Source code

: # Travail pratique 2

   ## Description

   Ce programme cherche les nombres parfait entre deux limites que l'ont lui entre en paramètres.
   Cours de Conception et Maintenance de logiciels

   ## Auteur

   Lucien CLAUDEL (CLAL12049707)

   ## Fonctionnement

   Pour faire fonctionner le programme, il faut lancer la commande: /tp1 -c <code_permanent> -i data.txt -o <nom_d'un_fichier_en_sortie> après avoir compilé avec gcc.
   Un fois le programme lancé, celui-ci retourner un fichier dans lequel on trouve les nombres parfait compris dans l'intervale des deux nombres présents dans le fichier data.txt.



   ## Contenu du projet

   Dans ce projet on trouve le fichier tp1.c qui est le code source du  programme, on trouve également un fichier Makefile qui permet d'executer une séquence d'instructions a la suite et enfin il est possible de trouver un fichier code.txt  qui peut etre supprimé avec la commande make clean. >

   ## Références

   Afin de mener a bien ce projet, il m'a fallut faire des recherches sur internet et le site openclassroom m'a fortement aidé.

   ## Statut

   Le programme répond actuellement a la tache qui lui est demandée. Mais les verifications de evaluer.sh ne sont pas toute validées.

> _Activity_
Render each line of the records as a Markdown table with two columns, Row and Line, numbering the rows in order and leaving out blank lines.

> _Exercise response_
| Row | Line |
|---|---|
| 1 | Source code |
| 2 | : # Travail pratique 2 |
| 3 |    ## Description |
| 4 |    Ce programme cherche les nombres parfait entre deux limites que l'ont lui entre en paramètres. |
| 5 |    Cours de Conception et Maintenance de logiciels |
| 6 |    ## Auteur |
| 7 |    Lucien CLAUDEL (CLAL12049707) |
| 8 |    ## Fonctionnement |
| 9 |    Pour faire fonctionner le programme, il faut lancer la commande: /tp1 -c <code_permanent> -i data.txt -o <nom_d'un_fichier_en_sortie> après avoir compilé avec gcc. |
| 10 |    Un fois le programme lancé, celui-ci retourner un fichier dans lequel on trouve les nombres parfait compris dans l'intervale des deux nombres présents dans le fichier data.txt. |
| 11 |    ## Contenu du projet |
| 12 |    Dans ce projet on trouve le fichier tp1.c qui est le code source du  programme, on trouve également un fichier Makefile qui permet d'executer une séquence d'instructions a la suite et enfin il est possible de trouver un fichier code.txt  qui peut etre supprimé avec la commande make clean. > |
| 13 |    ## Références |
| 14 |    Afin de mener a bien ce projet, il m'a fallut faire des recherches sur internet et le site openclassroom m'a fortement aidé. |
| 15 |    ## Statut |
| 16 |    Le programme répond actuellement a la tache qui lui est demandée. Mais les verifications de evaluer.sh ne sont pas toute validées. |